5°) STELLA : père Espagnol, mère Anglaise, sa mère décède très vite. Est prise en charge à la libération du camp par une déportée Russe, qui l’emmène dans son pays et l’adopte. Elle tombe amoureuse du fils et l’épouse. Ils ont 2 enfants. Son père retrouve sa trace va en Russie pour la ramener mais elle préfère restait où elle a refait sa vie et où est sa nouvelle famille. De temps en temps nous nous rencontrons.


Distinctions : Officier Légion d’honneur (2020), Officier ordre national du Mérite (2016), Officier des Palmes Académiques (2016).

Reconnaissances : son nom au « Collège Lili KELLER ROSENBERG » à Hallouin (Nord) le 2 novembre 2019.

Elle reçoit toujours de nombreux courriers comme par exemple celui d’une jeune fille palestinienne qui n’avait pas envie de l’écouter mais a cédé et qui remarque qu’il n’y a aucune haine dans ses paroles et qui termine en « espérant lui ressembler un jour ». Ou cet autre d’un magrébin : Bravo Madame, j’en ai parlé à mes enfants, mes petits enfants. Signé « Mohamed votre plus grand fan ».

Livres :  «  Et nous sommes revenus seuls » , « Je suis encore là »

 

Film : d’Anice Clément , « Lily une petite fille dans les camps nazis » (2022)

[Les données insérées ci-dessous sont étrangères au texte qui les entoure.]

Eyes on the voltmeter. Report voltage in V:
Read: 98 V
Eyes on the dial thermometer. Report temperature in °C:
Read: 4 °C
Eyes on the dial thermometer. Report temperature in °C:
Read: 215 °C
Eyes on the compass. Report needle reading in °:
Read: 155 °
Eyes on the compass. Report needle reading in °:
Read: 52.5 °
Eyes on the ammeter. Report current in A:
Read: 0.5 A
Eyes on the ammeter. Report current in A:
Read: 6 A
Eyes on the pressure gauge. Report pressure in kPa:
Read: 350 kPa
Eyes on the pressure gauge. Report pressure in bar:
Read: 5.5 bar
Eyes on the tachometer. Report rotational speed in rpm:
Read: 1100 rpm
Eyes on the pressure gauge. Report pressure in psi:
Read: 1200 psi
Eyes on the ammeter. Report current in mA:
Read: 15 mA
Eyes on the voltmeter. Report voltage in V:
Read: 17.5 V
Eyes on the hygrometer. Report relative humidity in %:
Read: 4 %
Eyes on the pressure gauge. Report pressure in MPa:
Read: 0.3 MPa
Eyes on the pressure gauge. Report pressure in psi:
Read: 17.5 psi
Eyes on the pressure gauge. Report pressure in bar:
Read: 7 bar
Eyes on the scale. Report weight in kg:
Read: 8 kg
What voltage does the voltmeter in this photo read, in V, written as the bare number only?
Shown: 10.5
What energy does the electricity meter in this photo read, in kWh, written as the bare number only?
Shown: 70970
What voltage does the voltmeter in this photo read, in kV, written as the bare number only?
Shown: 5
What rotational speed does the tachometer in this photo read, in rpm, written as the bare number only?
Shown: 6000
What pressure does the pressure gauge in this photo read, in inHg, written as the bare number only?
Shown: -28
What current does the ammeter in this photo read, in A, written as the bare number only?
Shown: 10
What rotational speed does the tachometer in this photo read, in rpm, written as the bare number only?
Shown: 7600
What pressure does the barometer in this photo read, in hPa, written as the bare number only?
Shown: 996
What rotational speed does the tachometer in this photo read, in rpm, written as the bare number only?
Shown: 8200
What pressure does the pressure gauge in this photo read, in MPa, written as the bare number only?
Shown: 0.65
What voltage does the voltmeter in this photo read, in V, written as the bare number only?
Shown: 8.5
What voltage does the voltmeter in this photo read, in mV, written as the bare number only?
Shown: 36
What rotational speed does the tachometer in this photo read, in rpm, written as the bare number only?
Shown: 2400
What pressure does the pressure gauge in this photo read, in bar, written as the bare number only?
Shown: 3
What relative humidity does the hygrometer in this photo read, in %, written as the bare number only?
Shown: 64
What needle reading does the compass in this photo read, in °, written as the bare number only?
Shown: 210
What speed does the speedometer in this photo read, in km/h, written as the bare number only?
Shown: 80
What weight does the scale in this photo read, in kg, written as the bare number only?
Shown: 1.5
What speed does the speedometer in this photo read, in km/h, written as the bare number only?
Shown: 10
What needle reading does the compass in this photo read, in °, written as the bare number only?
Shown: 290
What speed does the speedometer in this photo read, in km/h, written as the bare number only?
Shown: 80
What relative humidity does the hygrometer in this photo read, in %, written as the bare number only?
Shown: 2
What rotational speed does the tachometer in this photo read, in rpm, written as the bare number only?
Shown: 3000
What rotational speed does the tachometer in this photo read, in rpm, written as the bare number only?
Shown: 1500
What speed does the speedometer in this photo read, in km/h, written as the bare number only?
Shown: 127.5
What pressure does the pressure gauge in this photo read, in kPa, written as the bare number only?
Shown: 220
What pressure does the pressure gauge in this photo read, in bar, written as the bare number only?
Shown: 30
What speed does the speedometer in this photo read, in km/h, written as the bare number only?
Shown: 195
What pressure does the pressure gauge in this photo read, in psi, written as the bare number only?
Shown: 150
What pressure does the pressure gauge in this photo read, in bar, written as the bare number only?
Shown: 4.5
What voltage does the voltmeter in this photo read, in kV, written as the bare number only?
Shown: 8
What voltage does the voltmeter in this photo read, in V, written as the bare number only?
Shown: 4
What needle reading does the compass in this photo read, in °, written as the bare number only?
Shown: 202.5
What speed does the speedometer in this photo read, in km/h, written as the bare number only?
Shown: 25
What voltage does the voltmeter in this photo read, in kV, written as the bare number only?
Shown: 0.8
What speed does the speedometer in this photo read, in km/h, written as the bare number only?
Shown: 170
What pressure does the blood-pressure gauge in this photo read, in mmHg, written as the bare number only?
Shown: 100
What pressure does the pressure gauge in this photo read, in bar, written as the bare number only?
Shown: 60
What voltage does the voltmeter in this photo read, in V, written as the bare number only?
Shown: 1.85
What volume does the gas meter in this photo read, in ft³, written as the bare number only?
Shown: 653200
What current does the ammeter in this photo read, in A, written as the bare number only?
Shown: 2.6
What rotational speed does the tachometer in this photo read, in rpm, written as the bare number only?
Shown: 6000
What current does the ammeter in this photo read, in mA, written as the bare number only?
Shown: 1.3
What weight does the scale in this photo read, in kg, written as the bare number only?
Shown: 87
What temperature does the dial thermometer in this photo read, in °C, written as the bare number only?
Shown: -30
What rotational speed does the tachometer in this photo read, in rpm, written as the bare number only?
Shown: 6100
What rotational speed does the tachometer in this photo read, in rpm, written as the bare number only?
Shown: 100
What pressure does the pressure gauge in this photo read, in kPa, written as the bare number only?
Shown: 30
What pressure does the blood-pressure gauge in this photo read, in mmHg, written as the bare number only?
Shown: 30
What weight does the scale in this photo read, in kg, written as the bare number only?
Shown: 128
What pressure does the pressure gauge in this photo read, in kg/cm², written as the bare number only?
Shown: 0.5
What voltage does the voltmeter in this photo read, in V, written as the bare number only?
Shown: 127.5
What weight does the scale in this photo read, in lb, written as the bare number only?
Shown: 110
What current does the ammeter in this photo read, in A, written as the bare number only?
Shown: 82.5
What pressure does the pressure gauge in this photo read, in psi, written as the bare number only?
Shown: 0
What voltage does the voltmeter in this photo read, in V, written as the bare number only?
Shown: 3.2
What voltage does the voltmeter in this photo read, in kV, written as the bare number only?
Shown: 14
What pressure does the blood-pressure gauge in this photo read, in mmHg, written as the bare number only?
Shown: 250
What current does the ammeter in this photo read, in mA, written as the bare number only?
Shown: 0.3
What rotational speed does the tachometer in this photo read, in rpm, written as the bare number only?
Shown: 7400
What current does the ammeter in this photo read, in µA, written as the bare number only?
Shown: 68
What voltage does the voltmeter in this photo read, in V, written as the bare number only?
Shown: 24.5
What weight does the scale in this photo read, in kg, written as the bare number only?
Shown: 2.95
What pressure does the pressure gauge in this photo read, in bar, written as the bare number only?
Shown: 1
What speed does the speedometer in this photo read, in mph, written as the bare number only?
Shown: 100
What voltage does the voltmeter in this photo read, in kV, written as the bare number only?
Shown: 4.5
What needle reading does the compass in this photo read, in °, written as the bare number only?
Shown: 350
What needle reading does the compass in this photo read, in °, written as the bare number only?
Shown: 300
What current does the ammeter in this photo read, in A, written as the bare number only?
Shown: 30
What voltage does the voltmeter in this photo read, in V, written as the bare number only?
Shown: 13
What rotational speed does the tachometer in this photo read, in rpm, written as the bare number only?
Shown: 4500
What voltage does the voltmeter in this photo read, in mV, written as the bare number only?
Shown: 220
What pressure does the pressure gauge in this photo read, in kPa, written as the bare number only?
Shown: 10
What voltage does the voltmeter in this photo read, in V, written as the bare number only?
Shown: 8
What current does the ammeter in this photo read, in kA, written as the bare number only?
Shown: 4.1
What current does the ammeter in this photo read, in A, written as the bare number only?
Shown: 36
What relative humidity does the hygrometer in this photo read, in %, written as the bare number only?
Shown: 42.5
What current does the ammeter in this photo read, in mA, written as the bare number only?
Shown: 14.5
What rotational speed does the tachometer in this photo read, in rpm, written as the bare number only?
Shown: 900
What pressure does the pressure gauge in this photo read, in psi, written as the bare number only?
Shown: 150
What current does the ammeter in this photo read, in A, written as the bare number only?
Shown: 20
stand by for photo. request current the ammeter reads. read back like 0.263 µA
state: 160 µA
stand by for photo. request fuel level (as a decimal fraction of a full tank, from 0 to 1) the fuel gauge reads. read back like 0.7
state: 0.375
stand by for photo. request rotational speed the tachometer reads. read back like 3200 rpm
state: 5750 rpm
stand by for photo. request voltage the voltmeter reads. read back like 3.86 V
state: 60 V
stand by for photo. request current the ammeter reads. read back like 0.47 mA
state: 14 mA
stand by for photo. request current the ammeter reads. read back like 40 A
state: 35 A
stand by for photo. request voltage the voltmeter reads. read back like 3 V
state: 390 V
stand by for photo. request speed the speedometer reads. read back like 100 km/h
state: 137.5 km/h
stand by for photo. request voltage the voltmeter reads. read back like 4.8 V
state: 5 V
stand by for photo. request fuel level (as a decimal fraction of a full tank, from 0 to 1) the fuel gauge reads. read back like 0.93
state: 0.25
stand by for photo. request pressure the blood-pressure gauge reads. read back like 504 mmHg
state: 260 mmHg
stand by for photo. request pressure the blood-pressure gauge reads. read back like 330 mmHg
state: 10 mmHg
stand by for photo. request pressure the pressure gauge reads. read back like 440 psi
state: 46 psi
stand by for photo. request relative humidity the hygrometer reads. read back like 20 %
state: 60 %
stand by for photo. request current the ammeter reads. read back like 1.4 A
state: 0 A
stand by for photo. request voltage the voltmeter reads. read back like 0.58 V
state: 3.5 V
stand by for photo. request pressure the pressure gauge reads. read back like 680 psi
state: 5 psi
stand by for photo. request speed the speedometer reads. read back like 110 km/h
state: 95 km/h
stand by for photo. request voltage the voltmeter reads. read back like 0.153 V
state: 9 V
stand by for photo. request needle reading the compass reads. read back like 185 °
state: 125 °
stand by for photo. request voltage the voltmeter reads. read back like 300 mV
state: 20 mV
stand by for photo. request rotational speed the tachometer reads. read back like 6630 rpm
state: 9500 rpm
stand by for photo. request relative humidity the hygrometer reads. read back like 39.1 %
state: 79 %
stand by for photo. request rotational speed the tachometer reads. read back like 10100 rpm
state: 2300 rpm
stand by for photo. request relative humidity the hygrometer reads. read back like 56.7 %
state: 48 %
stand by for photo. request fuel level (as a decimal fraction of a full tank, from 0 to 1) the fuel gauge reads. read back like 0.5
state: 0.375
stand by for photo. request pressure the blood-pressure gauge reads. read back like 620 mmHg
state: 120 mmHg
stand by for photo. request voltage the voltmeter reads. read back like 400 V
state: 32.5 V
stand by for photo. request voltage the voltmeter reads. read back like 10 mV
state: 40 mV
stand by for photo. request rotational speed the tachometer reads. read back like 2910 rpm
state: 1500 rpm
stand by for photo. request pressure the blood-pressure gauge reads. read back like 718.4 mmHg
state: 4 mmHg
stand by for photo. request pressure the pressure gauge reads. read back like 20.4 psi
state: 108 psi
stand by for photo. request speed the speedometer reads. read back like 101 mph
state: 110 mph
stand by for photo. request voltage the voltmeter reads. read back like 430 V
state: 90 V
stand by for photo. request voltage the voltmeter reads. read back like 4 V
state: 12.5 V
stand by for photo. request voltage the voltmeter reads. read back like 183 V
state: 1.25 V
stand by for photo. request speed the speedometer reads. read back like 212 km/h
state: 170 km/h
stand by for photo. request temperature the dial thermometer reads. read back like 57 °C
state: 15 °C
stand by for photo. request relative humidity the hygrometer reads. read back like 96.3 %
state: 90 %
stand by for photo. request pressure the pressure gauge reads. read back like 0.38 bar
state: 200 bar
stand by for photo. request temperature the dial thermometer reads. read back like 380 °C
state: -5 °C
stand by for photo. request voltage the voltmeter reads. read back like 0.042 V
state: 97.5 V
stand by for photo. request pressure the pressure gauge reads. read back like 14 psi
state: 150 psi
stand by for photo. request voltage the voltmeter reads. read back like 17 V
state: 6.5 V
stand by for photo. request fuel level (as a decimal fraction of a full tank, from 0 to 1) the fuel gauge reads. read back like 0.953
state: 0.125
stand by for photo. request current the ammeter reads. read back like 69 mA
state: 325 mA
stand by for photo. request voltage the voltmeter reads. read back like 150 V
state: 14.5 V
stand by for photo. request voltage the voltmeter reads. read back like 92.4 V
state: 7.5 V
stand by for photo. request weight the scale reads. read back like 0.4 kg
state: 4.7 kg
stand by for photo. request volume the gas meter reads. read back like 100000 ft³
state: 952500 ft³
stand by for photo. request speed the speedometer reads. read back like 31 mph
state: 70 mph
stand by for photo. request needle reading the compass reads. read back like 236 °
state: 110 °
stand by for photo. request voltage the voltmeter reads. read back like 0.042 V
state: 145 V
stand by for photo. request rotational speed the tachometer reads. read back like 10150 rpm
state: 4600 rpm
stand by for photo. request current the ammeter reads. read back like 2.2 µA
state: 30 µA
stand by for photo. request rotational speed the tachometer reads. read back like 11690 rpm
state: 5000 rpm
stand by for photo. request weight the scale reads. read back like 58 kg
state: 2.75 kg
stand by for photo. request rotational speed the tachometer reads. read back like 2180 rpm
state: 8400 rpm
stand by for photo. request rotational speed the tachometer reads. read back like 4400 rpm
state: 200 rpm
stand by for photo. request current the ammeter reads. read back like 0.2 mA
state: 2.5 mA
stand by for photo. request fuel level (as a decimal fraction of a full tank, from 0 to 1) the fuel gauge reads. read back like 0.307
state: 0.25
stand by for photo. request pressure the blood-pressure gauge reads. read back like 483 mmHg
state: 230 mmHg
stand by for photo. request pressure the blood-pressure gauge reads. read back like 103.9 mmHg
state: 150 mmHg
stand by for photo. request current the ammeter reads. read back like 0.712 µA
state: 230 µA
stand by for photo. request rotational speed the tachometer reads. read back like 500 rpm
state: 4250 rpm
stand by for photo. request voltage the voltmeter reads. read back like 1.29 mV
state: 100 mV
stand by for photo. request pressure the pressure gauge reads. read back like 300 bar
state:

Sources : reportage TV du 16 octobre courant, sites internet divers, journaux locaux. Bande audio de film.

NDA : Mme Lily LEIGNEL a transformé sa souffrance en amour. Elle réside à Lille ,et est écrivain, conférencière.

          Personnellement je reste admiratif pour cette octogénaire active, s’exprimant de façon remarquable et qui ne manque pas d’humour.

          Et elle manie le smartphone avec aisance !

  J’ai peut-être pris quelques libertés dans le récit mais uniquement pour le rendre plus doux ! Elle ne m’en voudra pas.

 Et nous pupilles de la nation et orphelins de guerre nous ne pouvons   qu’approuver sa démarche.